#BeyondTheMean

Effect Size: Education’s Most Misunderstood Statistic

Updated: Jul 16



Welcome to #BeyondTheMean! Check out this post to see what this blog is all about.


The world of education theory is dominated today by a single statistical output – effect size. This statistic has become the standard way to describe the impact of educational interventions thanks in large part to John Hattie and his seminal work “Visible Learning: A Synthesis of Over 800 Meta-Analyses Relating to Achievement.” Today, effect size can be found prominently displayed on product webpages, in conference programs, and widely discussed in PLC meetings across the United States.


But, do educators really know what effect size is and are they using it correctly? In my experience speaking and training on evidence-based decision-making across the country, the answer is no. Effect size has become a barrier to effective decision-making in large part due to its ubiquity in marketing campaigns. The good news is that it really isn’t that hard to understand and apply effect size appropriately to decision-making. In this post, I will show you how.


What is effect size?

Effect size is a measure of the magnitude of a difference between two distributions of scores. In education settings, it is usually used to show the difference between pre-test and post-test scores for an intervention or supplemental program. Another common use is to demonstrate the difference in performance between two groups of students in an attempt to standardize the measurement of the achievement gap.


How do I calculate effect size?

Calculating effect size is relatively simple. There are two principle methods (along with many less common or circumstance specific methods). The first is to use the correlation coefficient. Correlation is easily calculated in most spreadsheet software using the =PEARSON function. I have created a video to show you how to use this function; it can be found here in The Repository.


More common in education research publications is the Cohen’s d method. It should be noted that there are multiple variations of effect size, so you might encounter other forms. Cohen’s d is simply stated as the difference between two means divided by the pooled standard deviation. This means that you are taking the average performance from one sample and subtracting it from another sample, then dividing the difference by the pooled standard deviation.



There is no straight-forward way to calculate Cohen’s d in spreadsheet software, so you must use a series of tests as follows.


First, you must find the mean(=AVERAGE(A:A), standard deviation (=STDEV.P(A:A), and count (=COUNT(A:A) for each of your two distributions. You must then calculate the pooled standard deviation, which uses this formula: =SQRT(((n1-1)*SD1^2+(n2-1)*SD2^2)/(n1+n2-2)). This is a lot, so I have recorded a video walking you through each of the steps here. Alternatively, you can also upload your data to my pre-test/post-test analysis tool and it will instantly calculate the effect size for you.
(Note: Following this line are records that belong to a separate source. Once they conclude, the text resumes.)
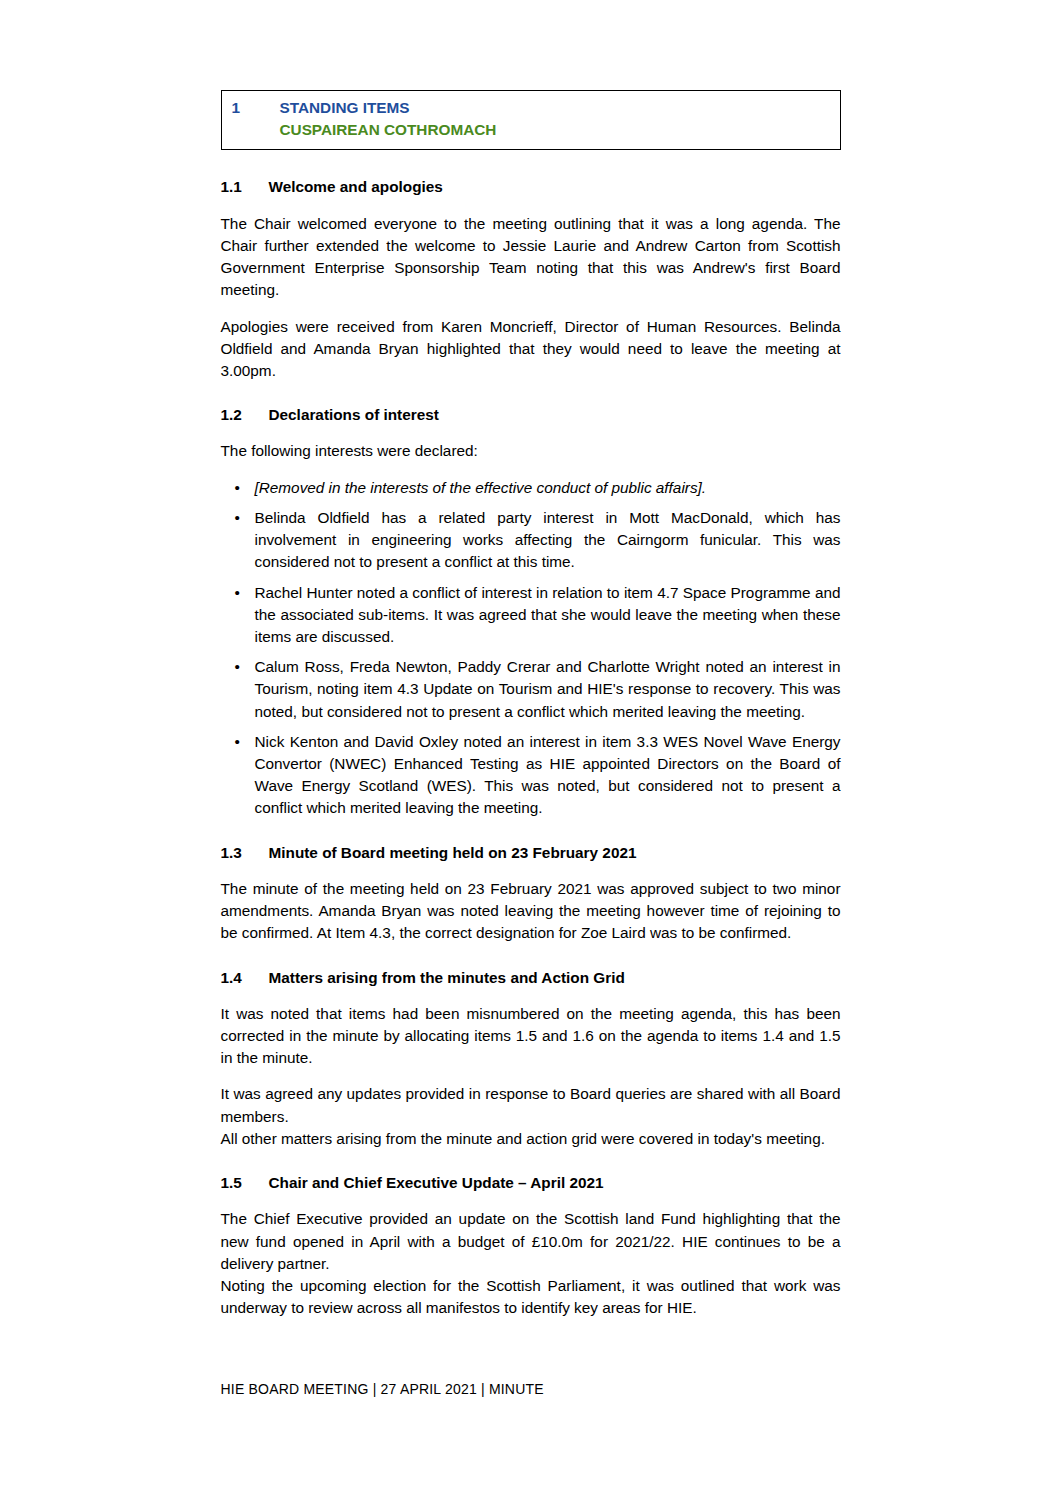1 STANDING ITEMS
CUSPAIREAN COTHROMACH
1.1 Welcome and apologies
The Chair welcomed everyone to the meeting outlining that it was a long agenda. The Chair further extended the welcome to Jessie Laurie and Andrew Carton from Scottish Government Enterprise Sponsorship Team noting that this was Andrew's first Board meeting.
Apologies were received from Karen Moncrieff, Director of Human Resources. Belinda Oldfield and Amanda Bryan highlighted that they would need to leave the meeting at 3.00pm.
1.2 Declarations of interest
The following interests were declared:
[Removed in the interests of the effective conduct of public affairs].
Belinda Oldfield has a related party interest in Mott MacDonald, which has involvement in engineering works affecting the Cairngorm funicular. This was considered not to present a conflict at this time.
Rachel Hunter noted a conflict of interest in relation to item 4.7 Space Programme and the associated sub-items. It was agreed that she would leave the meeting when these items are discussed.
Calum Ross, Freda Newton, Paddy Crerar and Charlotte Wright noted an interest in Tourism, noting item 4.3 Update on Tourism and HIE's response to recovery. This was noted, but considered not to present a conflict which merited leaving the meeting.
Nick Kenton and David Oxley noted an interest in item 3.3 WES Novel Wave Energy Convertor (NWEC) Enhanced Testing as HIE appointed Directors on the Board of Wave Energy Scotland (WES). This was noted, but considered not to present a conflict which merited leaving the meeting.
1.3 Minute of Board meeting held on 23 February 2021
The minute of the meeting held on 23 February 2021 was approved subject to two minor amendments. Amanda Bryan was noted leaving the meeting however time of rejoining to be confirmed. At Item 4.3, the correct designation for Zoe Laird was to be confirmed.
1.4 Matters arising from the minutes and Action Grid
It was noted that items had been misnumbered on the meeting agenda, this has been corrected in the minute by allocating items 1.5 and 1.6 on the agenda to items 1.4 and 1.5 in the minute.
It was agreed any updates provided in response to Board queries are shared with all Board members.
All other matters arising from the minute and action grid were covered in today's meeting.
1.5 Chair and Chief Executive Update – April 2021
The Chief Executive provided an update on the Scottish land Fund highlighting that the new fund opened in April with a budget of £10.0m for 2021/22. HIE continues to be a delivery partner.
Noting the upcoming election for the Scottish Parliament, it was outlined that work was underway to review across all manifestos to identify key areas for HIE.
HIE BOARD MEETING | 27 APRIL 2021 | MINUTE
How do I interpret the results of the effect size test?

This is where things can get a bit tricky. Since effect size is the standardized difference between two averages, there can be many variables at play that may influence your interpretation. Study design decisions, sample size, and other external factors can all influence the results of any statistical output. You should be warry of anyone who tries to sell you on a straight forward method of interpretation that can be applied in all circumstances. Having said that, here are two places to start.


When correlations are used to measure effect sizes, their interpretation is a little more commonly defined. Correlation coefficients exist on a scale of negative 1 to positive 1, with zero indicating no relationship between two distributions. When interpreting effect size using correlation, the closer the coefficient is to one, the stronger the relationship.
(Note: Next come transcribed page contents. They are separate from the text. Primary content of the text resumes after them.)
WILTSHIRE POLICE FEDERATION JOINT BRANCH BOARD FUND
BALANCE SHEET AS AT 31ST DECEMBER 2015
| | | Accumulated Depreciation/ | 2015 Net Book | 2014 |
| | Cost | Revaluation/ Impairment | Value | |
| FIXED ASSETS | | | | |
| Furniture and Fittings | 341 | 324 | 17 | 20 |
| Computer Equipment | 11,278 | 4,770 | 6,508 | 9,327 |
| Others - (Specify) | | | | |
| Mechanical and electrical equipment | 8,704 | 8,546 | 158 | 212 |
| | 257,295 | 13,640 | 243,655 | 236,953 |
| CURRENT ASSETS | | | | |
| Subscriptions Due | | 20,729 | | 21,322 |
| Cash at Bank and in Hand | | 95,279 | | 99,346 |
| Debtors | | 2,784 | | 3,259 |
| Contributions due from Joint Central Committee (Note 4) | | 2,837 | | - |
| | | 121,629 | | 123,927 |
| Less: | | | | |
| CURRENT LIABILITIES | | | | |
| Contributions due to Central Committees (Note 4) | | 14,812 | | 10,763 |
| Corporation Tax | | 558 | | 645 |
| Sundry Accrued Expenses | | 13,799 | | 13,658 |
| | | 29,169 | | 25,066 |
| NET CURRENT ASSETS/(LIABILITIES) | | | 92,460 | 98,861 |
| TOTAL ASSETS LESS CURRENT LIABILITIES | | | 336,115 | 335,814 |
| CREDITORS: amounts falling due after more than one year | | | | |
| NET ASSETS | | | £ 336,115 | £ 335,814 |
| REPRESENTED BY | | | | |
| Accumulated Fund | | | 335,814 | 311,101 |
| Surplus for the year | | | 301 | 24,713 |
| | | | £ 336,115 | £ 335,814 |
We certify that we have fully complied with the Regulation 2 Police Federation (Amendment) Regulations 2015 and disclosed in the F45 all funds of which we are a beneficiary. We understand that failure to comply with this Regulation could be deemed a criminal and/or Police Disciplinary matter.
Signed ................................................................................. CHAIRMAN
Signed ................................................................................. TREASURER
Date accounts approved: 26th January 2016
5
When Cohen’s d is used to present the effect size, the standard interpretation is one devised by Jacob Cohen himself. By his estimation, an effect size of d=0.2 is a small effect size, d=0.5 is a medium effect size, and d=0.8 is a large effect size. This standard interpretation provides us with a starting point, but by Cohen’s own admission, this interpretation guidance should only be applied when “ no better basis for estimating the effect size index is available” (Cohen, 1988).
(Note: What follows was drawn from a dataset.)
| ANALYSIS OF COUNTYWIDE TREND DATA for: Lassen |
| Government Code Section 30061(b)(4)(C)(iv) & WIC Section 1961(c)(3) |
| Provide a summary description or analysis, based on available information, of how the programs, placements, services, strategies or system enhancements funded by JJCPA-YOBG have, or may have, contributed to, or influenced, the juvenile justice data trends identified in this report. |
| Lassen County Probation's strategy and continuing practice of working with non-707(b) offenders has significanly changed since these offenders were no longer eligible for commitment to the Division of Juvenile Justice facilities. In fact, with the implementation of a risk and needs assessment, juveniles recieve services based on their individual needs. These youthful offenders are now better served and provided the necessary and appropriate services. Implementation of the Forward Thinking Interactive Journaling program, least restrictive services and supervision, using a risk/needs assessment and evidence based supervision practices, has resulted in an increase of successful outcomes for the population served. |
In addition to these two common interpretations, there are those that have sought to interpret effect sizes to as months of instruction, changes in percentile rank, fluctuations in the achievement gap, and measures of teacher effectiveness. The thing to remember about all these interpretation methods is that they are designed to work only under a narrow set of circumstances built into a study’s design. It would be incorrect, for example, to interpret an effect size of 0.5 to equal a year of instruction for all studies without consideration for the study design and analytic methods.


So, what is a lay-person to do? My advice is to rely on the researcher’s interpretation. Any peer-reviewed study will include a detailed analysis and interpretation of study results. If a researcher has designed their study to use effect size to measure a given outcome – such as the previous year of instruction example – they will say so clearly in their discussion. Rather than trying to interpret the results of this statistic on their own, school and system leaders would be well served by reading the whole research article and considering the interpretative guidance provided by the author.



How should I use effect size in decision-making?

With all the nuances required to understand and interpret effect size, how is a decision-maker supposed to use it? Matthew Kraft provides five rules for consideration in his 2020 paper entitled “Interpreting Effect Sizes of Education Interventions”. They are:


1. Results from correlational studies presented as effect seizes are not causal effects.

2. The magnitude of effect sizes depends on what, when, and how outcomes were measured.

3. Subjective decisions about research design and analysis influence effect sizes.

4. Costs matter for evaluating the policy relevance of effect sizes.

5. Scalability matters for evaluating the policy relevance of effect sizes.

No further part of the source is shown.